■ **How to complete this task**: Throughout the records below, find the lines with the string "decorative" and give how many there are, nothing else.

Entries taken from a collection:

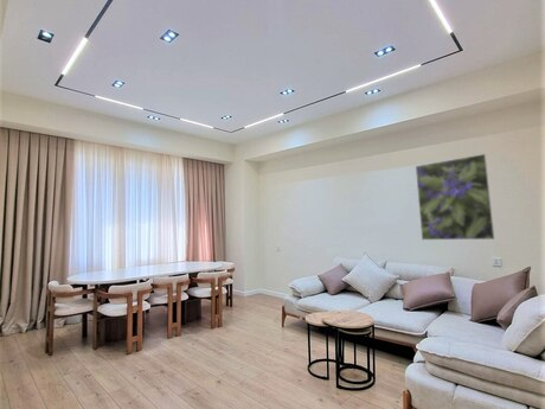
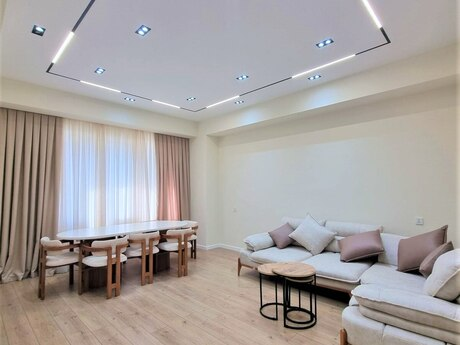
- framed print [415,153,496,241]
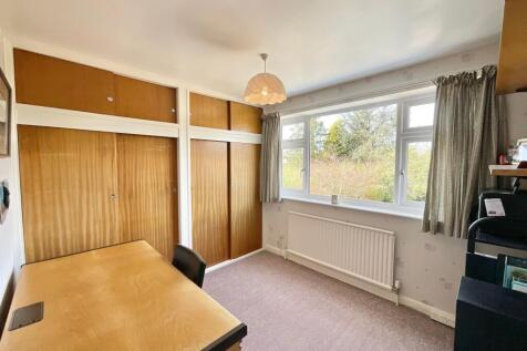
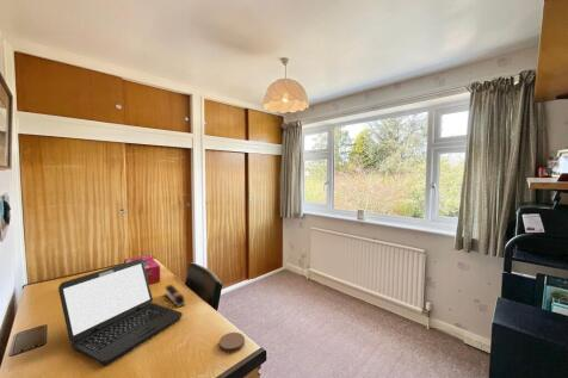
+ laptop [57,260,184,366]
+ stapler [165,284,186,309]
+ tissue box [123,254,161,285]
+ coaster [218,331,246,353]
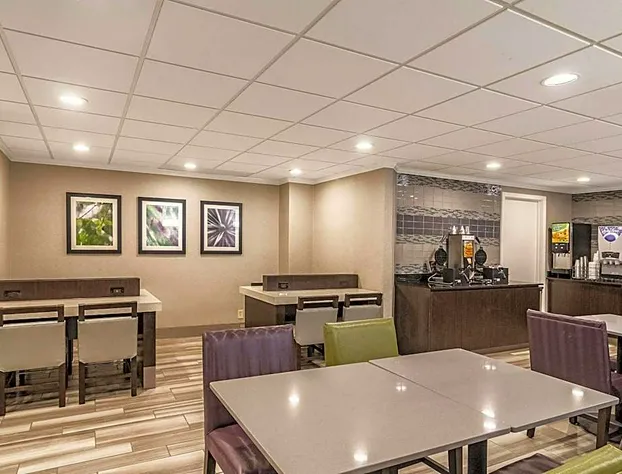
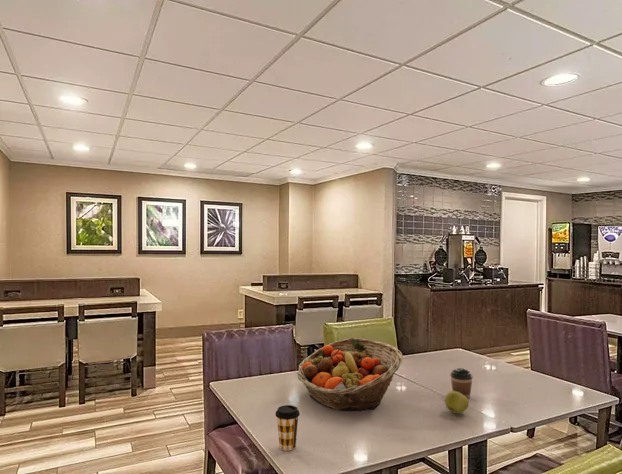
+ coffee cup [449,367,474,399]
+ apple [444,390,469,415]
+ fruit basket [296,337,404,412]
+ coffee cup [274,404,301,452]
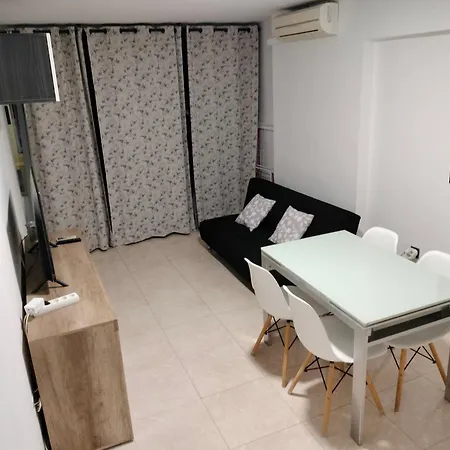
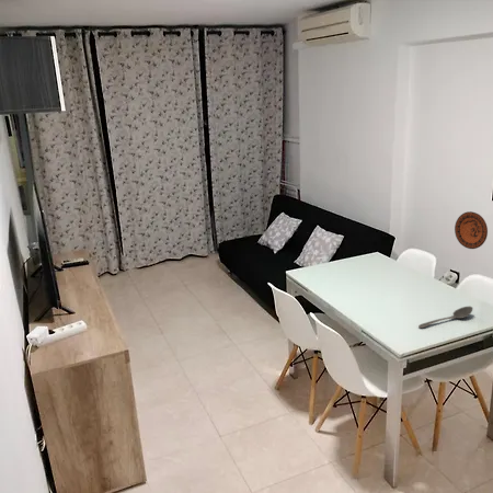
+ stirrer [417,306,474,329]
+ decorative plate [454,210,489,250]
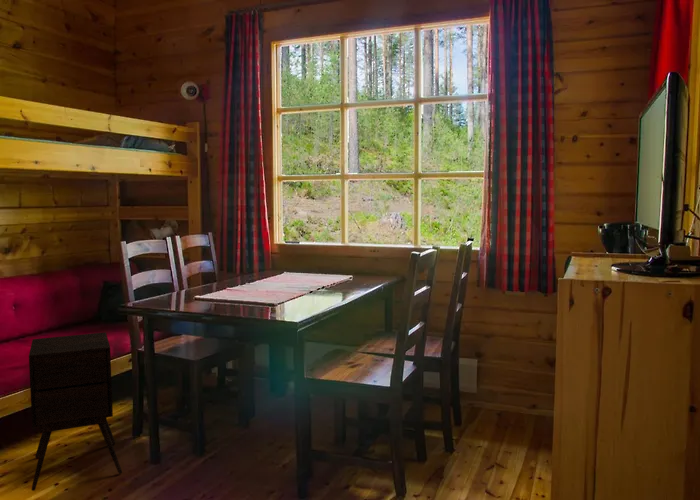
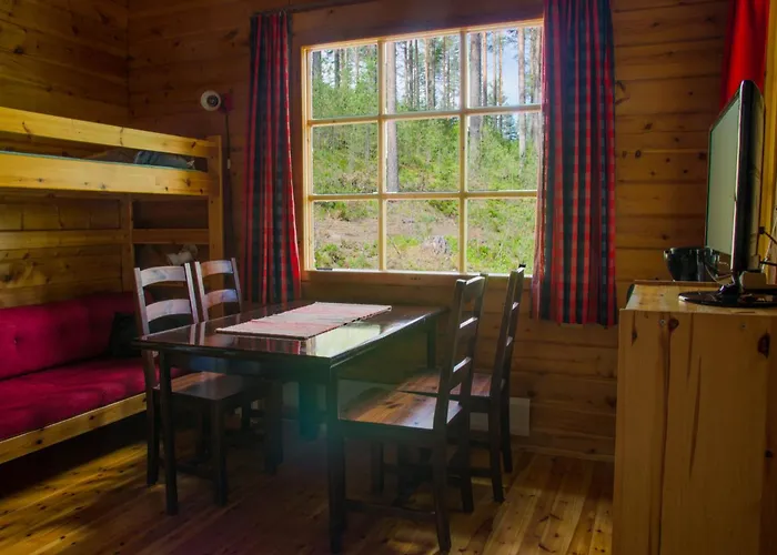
- side table [28,331,123,492]
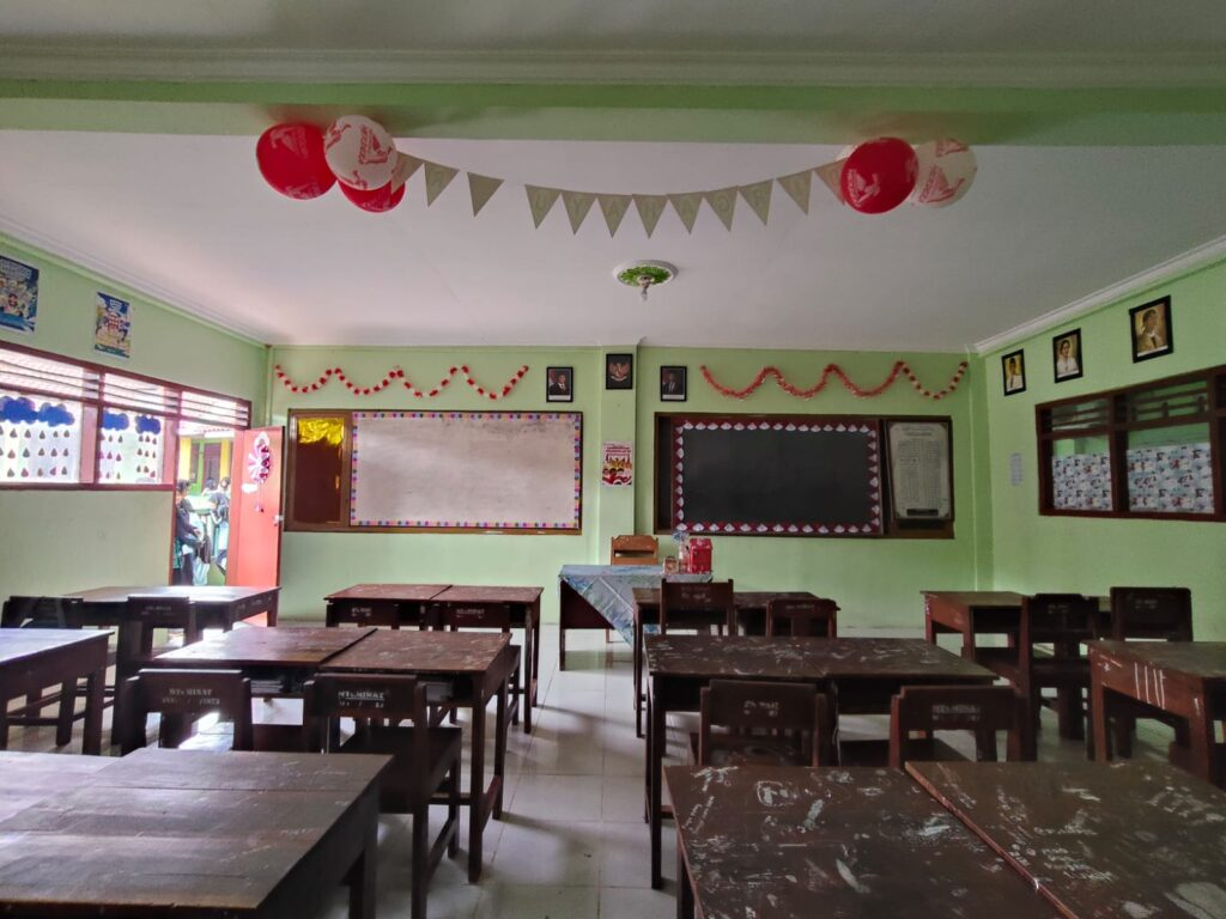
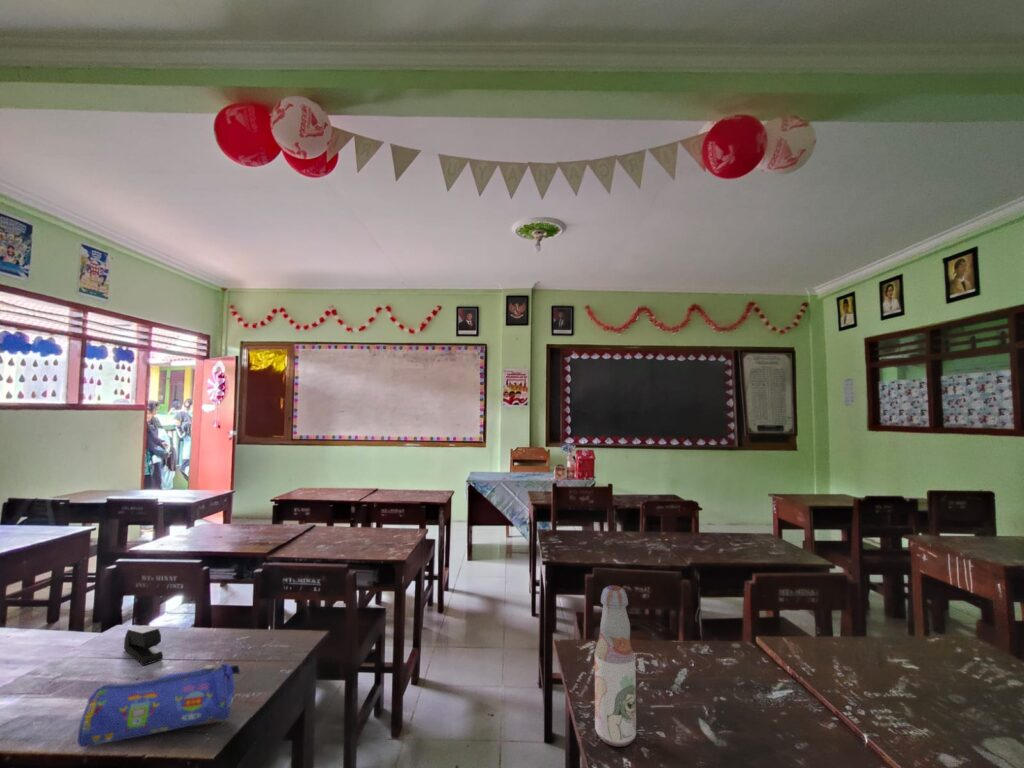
+ pencil case [77,663,241,748]
+ stapler [123,624,164,667]
+ bottle [594,585,637,747]
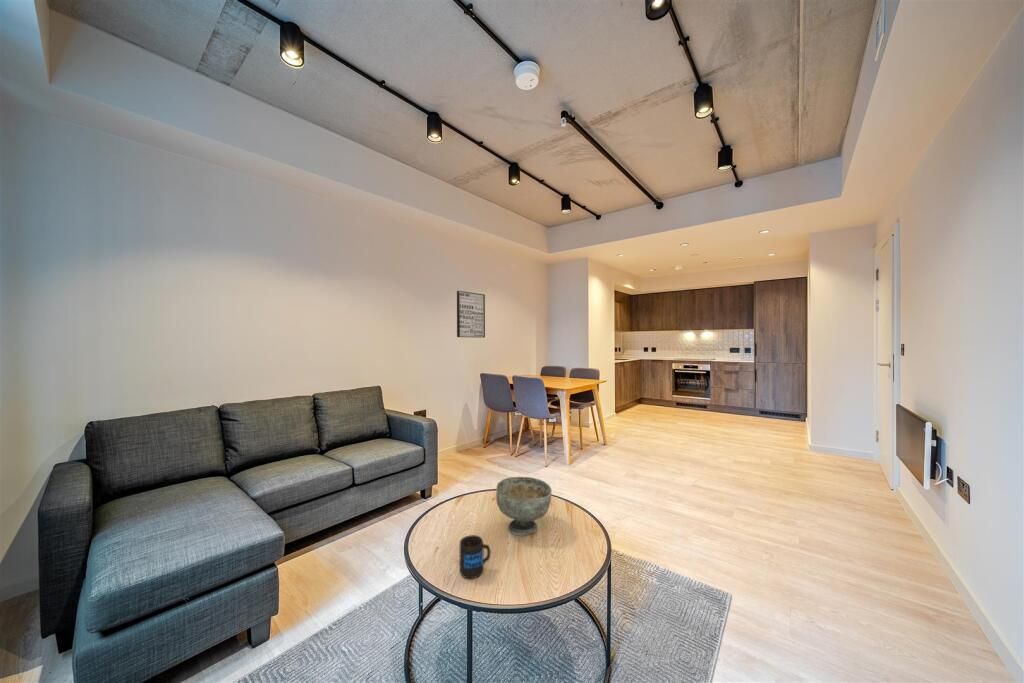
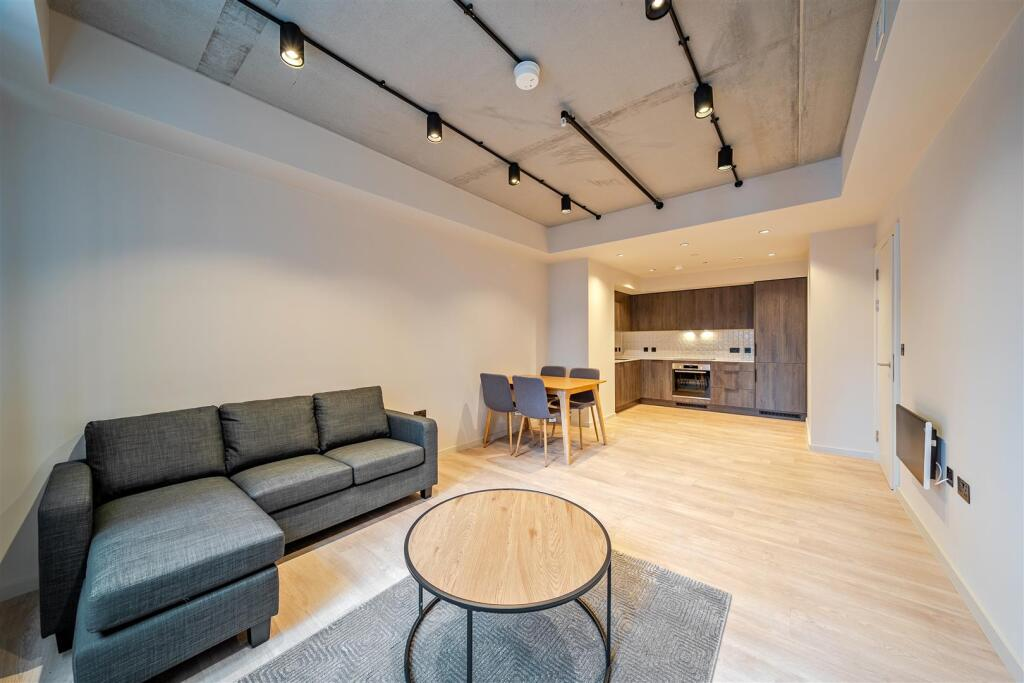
- mug [459,534,492,579]
- wall art [456,290,486,339]
- decorative bowl [495,476,553,537]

■ **Response**: 2